• _Task requirements_
In the records below, locate the line containing "う。それがすがすがしいだけではない、暖かみさえ加味さ"; output that line and every following line through the last, exactly.
[Extracted records — start]
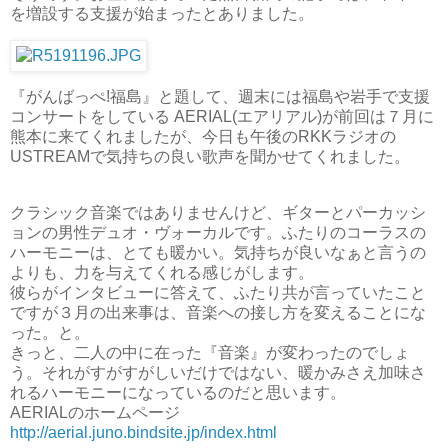
を増設する支援が始まったとありました。
『がんばっぺ!福島』と題して、週末には福島や岩手で支援
コンサートをしている AERIAL(エアリアル)が前回は７月に
熊本に来てくれましたが、今日も午後のRKKラジオの
USTREAMで気持ちの良い歌声を聞かせてくれました。
クラシック音楽ではありませんけど、ギターとパーカッシ
ョンの男性デュオ・ヴォーカルです。ふたりのコーラスの
ハーモニーは、とても暖かい。気持ちが良いなぁと言うの
よりも、力を与えてくれる感じがします。
彼らがインタビューに答えて、ふたり共が言っていたこと
ですが３月の出来事は、音楽への接し方を変えることにな
った。と。
きっと、二人の中に在った『音楽』が変わったのでしょ
う。それがすがすがしいだけではない、暖かみさえ加味さ
れるハーモニーになっているのだと思います。
AERIALのホームページ
http://aerial.juno.bindsite.jp/index.html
[Extracted records — finish]
• _Written solution_
う。それがすがすがしいだけではない、暖かみさえ加味さ
れるハーモニーになっているのだと思います。
AERIALのホームページ
http://aerial.juno.bindsite.jp/index.html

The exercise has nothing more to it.